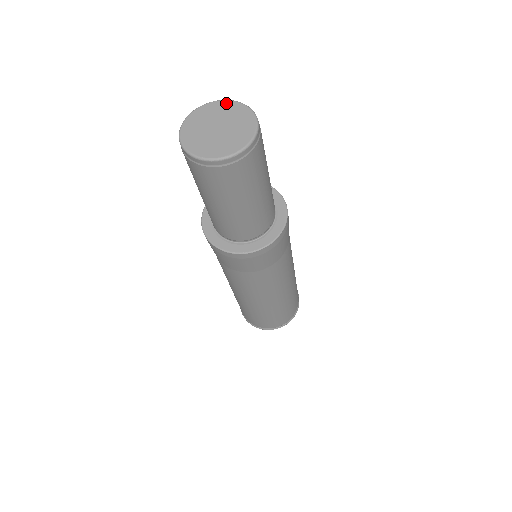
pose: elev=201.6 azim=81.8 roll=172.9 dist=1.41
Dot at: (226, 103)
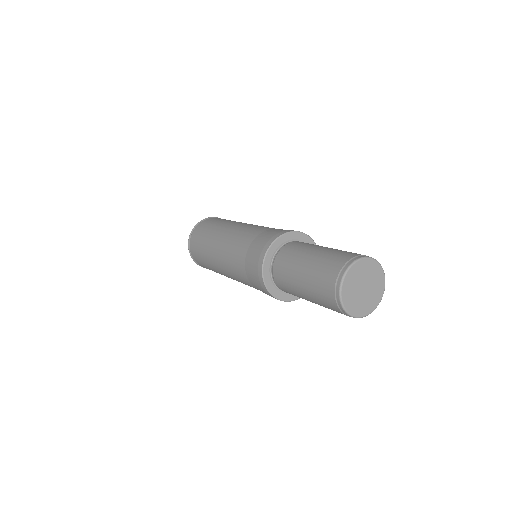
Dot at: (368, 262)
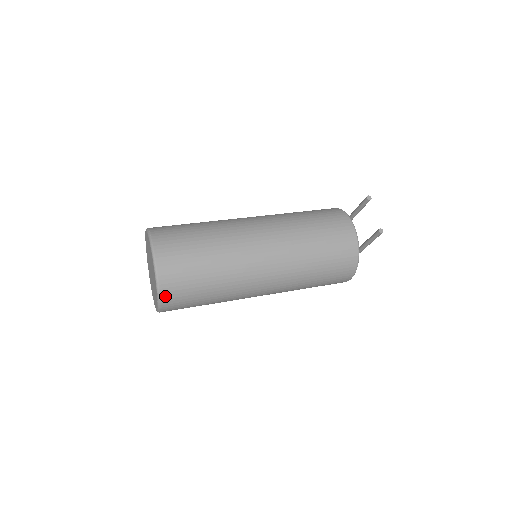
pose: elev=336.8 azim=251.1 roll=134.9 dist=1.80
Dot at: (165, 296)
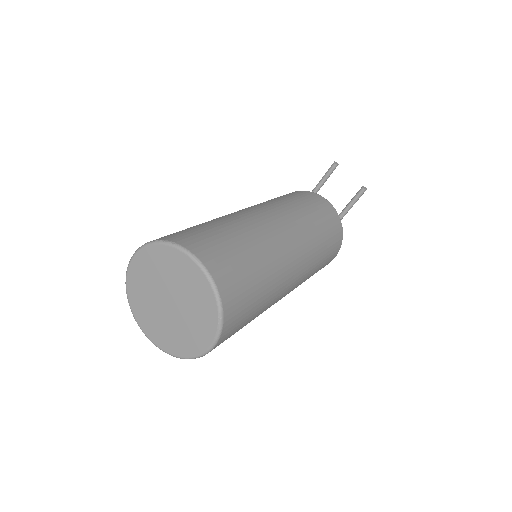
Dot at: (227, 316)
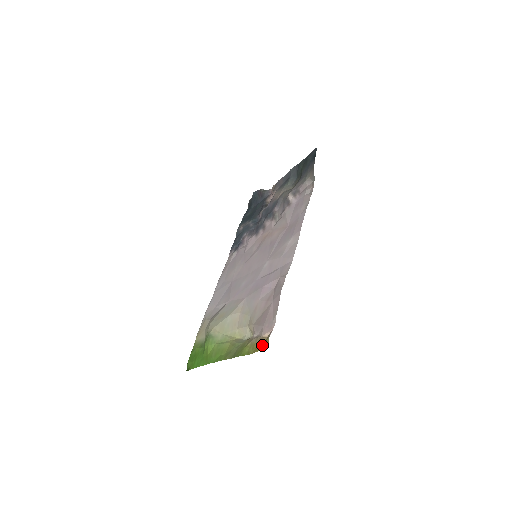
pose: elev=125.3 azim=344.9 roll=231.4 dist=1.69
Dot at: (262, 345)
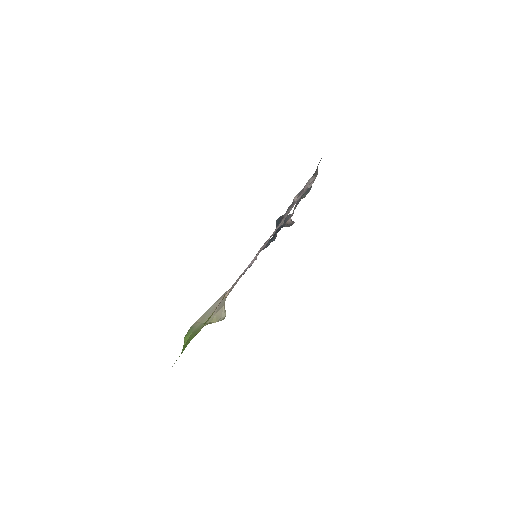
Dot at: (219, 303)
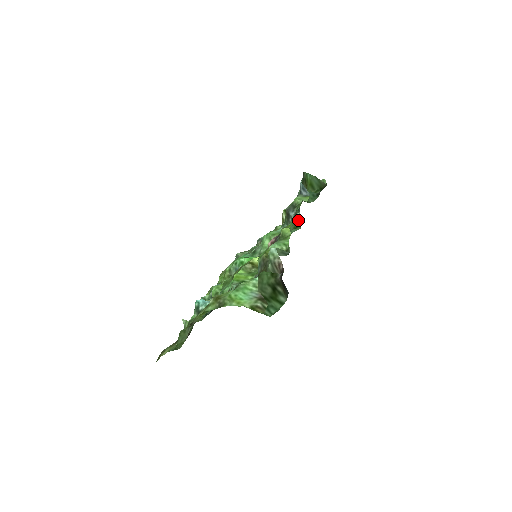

************

The request: Output the lines exactly as they appear, starting with the line that contains "pose: elev=125.3 azim=344.9" and continuing through the final line, with both of those lines included. Leave the pictures out of your answer.

Solution to this exercise:
pose: elev=125.3 azim=344.9 roll=231.4 dist=1.69
Dot at: (262, 345)
Dot at: (219, 303)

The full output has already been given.